A common phrasing in haskell is make invalid states unrepresentable: parse things once, and then produce a well-formed value that does not need further error handling. This is extremely well encapsulated in Parse, don't validate.
In rust, enums are a great way to pull that off: they let you precisely encode properties directly in the data type, removing the need for error handling.
Another great tool for properties that can't be structurally encoded in the rust typesystem is single-field structs, sometimes called newtypes: they don't have any overhead in the generated code since the actual in memory representation is the same, but they introduce a new, distinct type, as far as the type checker is concerned. For more info, read Embrace the newtype pattern.
What it means for day-to-day code:
Use static type to ensure static properties. Making code dynamic (lose static properties / be less type-safe) for reusability is usually a bad tradeoff. Strict DRYness is not a goal in itself and boilerplate can be mananged by the compiler (or at least it can help manage it). There are a number of ways the compiler can help deduplicating code without losing type-safety (generics, traits, macros).

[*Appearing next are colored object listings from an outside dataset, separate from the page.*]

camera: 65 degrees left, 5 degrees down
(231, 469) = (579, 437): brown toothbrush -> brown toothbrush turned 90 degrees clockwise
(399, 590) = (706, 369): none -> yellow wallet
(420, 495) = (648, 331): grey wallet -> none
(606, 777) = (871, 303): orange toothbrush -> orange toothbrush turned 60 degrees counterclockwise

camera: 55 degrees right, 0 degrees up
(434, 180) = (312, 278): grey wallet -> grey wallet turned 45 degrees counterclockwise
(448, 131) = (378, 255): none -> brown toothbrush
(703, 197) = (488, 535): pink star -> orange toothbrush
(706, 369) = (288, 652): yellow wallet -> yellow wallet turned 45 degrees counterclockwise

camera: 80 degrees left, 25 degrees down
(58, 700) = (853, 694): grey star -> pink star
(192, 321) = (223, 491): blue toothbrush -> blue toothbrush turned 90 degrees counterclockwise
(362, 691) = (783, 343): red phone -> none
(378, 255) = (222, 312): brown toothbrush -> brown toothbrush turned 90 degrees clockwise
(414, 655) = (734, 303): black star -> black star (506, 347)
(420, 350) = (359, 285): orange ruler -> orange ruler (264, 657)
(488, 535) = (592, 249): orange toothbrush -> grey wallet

For the specific case of data access, not only static data access pattern should be encoded in types, but dynamic data access patterns should be discouraged:
- data access patterns (how many DB requests are emitted, how intensive these requests are) are the most important contributor to performance characteristics and even architecture viability. Predictable data access patterns are paramount to a well-behaving system. As pythonistas say, explicit is better than implicit, this is especially true when it comes to talking to the database (more generally to external systems). Latency numbers are orders of magnitude higher for these and trump any internal performance metrics.

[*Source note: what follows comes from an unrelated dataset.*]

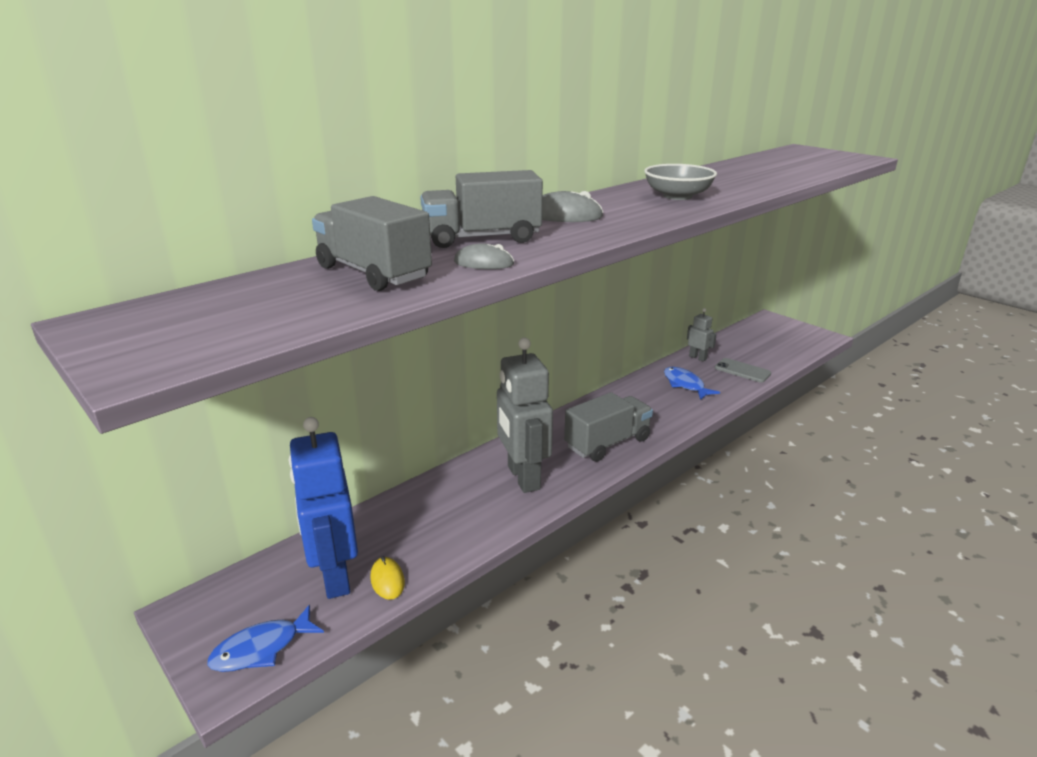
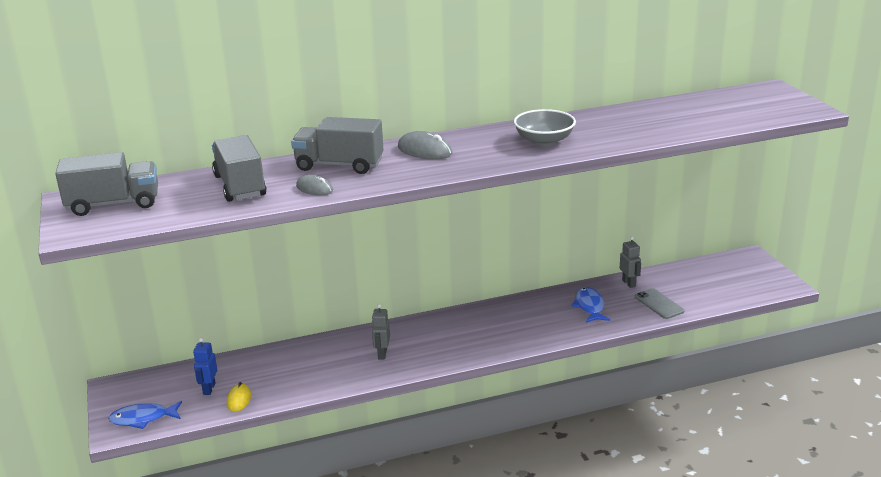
camera: 25 degrees right, 0 degrees up
(334, 576) = (209, 389): blue robot -> blue robot, size x0.47
(523, 478) = (382, 354): grey robot -> grey robot, size x0.47
(607, 443) = (471, 342): grey truck -> grey truck (114, 204)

- working with inconsistently hydrated data objects requires a lot of error handling. Gracefully handling these situations is usually too costly to be done, so most of the time, only coarse-grained error handling is done, usually making the whole request crash when there are unhydrated fields.
When dealing with untyped boundaries, you're at the edge of your system, where the type system can no longer help you. Something that works well here, is to find a way to describe the expected properties of this untyped boundary to the type checker. A common way to do that is through the use of DAOs or DTOs. DAOs encode the stucture of database tuples to the type-checker. DTOs encode the structure of JSON payloads to the type-checker. By introducing types that mirror the boundary constraints, you are bringing the type-checker as close as possible to the untyped boundary, thus improving its reach. Concretely, this means that the hard part is to design data types that match this boundary, and to make sure they stay in sync. This is why simple DxOs that mirror things exactly are important. They should be easy to audit and understand (possibly using automated derivation mechanisms). Once this is done, converting from your model to the DxOs falls under the all-seeing eye of the type-checker. The alternative is to write serialization code manually, with a way more limited assistance from the compiler. Manual serialization code is not too hard to manage in scala or haskell, but in rust with serde it's extremely boilerplate-y.
In those modules, it is of paramount importance to ensure there are no dependencies to other parts of the codebase: these dao / dto modules are used as a proxy to declare the shape of the boundary objects. The correspondence between those types and the actual boundary cannot be checked by the compiler and has to be maintained manually. So this correspondence has to be as obvious as possible.